Maceral analysis categorizes the microscopic constituents of coal according to morphology and reflectance. It is then used to determine the proportion of reactive to inert macerals for prediction of various coal quality parameters. In our laboratories, maceral nomenclature follows the definitions of the International Committee for Coal & Organic Petrology, which are recognized by ASTM, ISO, and the Australian Standards Institute. However, the distinction between the Vitrinite submacerals, Telovitrinite and Detrovitrinite, is unreliable, and although required in Australian analyses, the subdivision is not made in North American laboratories, nor incidentally, in the ICCP’s own Accreditation exercise. In any case, we have shown that the quality of coking and steam coals is more dependant on the fluorescence of the vitrinite component rather than the proportions of the two vitrinite sub-types, (see “Coal Quality from Automated Fluorescence Imaging Microscopy” below).
Automated Group-Maceral Partitioning
In addition to the carefully measured manual maceral count, we are able to provide automated group-maceral partitioning from Fingerprint data. A probability plot overlay of our Fingerprint (the Reflectance Profile), provides a very quick visual appraisal of the Vitrinite and Inertinite contents of a coal. The location of the inflection point of the curve separates these two group-maceral populations, and the percentages of each can be read from the ordinate on the right of the graph, uniquely validating a manual maceral count.
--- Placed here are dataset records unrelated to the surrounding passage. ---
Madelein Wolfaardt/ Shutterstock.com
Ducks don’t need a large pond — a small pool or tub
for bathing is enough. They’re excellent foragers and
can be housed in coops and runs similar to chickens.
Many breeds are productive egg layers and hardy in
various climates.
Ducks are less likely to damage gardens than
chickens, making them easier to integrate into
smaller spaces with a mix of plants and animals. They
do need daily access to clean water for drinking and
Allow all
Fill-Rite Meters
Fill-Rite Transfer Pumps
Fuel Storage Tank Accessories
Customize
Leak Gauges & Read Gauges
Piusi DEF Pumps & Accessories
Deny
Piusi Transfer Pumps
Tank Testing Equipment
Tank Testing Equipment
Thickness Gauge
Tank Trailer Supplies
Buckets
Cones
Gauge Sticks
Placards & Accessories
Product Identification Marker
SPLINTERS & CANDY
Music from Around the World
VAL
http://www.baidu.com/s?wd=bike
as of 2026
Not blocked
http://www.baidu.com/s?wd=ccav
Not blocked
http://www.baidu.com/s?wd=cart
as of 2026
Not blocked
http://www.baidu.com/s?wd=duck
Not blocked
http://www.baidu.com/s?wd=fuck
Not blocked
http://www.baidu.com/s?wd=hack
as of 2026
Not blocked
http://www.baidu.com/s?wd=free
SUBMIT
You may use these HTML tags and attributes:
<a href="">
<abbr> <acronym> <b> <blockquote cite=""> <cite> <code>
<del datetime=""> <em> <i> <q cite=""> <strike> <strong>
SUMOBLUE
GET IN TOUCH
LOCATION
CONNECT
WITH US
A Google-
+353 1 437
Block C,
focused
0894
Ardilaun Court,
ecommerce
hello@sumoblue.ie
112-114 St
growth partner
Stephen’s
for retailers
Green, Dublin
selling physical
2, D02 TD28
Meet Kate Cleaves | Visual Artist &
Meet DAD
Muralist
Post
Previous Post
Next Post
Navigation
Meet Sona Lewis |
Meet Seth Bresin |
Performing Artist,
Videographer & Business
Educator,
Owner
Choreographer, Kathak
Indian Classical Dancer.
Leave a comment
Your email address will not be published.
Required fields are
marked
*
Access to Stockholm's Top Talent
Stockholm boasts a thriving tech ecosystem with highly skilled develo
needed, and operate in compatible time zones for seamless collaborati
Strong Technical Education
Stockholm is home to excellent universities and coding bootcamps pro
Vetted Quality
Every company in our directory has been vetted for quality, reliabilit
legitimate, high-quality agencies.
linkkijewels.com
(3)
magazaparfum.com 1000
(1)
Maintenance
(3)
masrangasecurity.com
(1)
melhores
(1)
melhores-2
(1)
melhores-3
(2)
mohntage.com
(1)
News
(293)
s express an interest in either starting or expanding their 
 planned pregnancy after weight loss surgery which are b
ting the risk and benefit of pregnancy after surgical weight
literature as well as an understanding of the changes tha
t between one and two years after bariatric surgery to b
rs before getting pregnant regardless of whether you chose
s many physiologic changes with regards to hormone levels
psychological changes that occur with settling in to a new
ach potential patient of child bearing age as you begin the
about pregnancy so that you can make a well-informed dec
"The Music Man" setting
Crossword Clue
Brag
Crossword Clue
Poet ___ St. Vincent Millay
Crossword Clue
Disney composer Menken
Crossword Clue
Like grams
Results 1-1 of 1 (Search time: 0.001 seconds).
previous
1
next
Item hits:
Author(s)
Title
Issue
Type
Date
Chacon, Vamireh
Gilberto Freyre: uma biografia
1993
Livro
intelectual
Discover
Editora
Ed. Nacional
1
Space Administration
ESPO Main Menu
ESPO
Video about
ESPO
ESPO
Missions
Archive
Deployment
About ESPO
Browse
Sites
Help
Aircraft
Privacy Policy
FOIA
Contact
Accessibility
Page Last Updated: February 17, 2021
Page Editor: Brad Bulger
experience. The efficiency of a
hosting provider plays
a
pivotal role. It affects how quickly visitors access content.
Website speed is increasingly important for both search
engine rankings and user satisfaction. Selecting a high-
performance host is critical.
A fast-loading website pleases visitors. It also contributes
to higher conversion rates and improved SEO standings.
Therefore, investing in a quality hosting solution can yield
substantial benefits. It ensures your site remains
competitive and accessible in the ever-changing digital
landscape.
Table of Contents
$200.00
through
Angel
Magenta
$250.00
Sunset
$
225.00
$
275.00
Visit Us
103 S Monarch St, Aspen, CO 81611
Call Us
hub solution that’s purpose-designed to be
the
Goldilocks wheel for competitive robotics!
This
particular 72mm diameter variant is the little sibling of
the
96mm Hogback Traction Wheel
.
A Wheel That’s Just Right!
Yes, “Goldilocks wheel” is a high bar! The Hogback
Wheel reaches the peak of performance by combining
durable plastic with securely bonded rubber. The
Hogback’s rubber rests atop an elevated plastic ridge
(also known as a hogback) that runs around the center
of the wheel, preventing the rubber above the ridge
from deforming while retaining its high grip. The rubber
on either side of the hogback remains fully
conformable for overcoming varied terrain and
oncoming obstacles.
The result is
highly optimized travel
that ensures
Petrography is used by coal-producers to evaluate the nature of coal deposits, to confirm the quality of vessel or train cargoes, and to show the uniqueness of a specific product relative to another. Steel producers use petrography as an aid in the design of coking coal blends, to help in trouble-shooting problem-cokes, and to confirm the nature of vessel or train cargoes. Steam coals can benefit from an evaluation of the Liptinite content, because Resins and Liptinites have elevated volatile contents, and strongly impact on a coal’s reactivity, and ignition stability.
Our petrographic reports are intended for presentation. We know that they are sent by client coal companies to steel producers from India to Mexico, and from Brazil to Korea and Taiwan, where they are well received. The reports include information on the provenance of a sample and the methods of sample preparation, and analytical techniques used on the sample.
For each coal sample received for full analysis, a summary of relevant petrographic parameters is presented as well as graphical content. Typically these reports are sent in Microsoft Excel format, but can be created in many formats available in today’s wired world. All reports are time-stamped to indicate when the analysis was completed and by which analyst.
Many of our data are available online through a web portal. Access is restricted and monitored for security of client data. The reports can be generated from the web site or emailed directly to the clients. Our laboratories are equipped with backup servers and each laboratory mirrors the other laboratories data for complete data redundancy.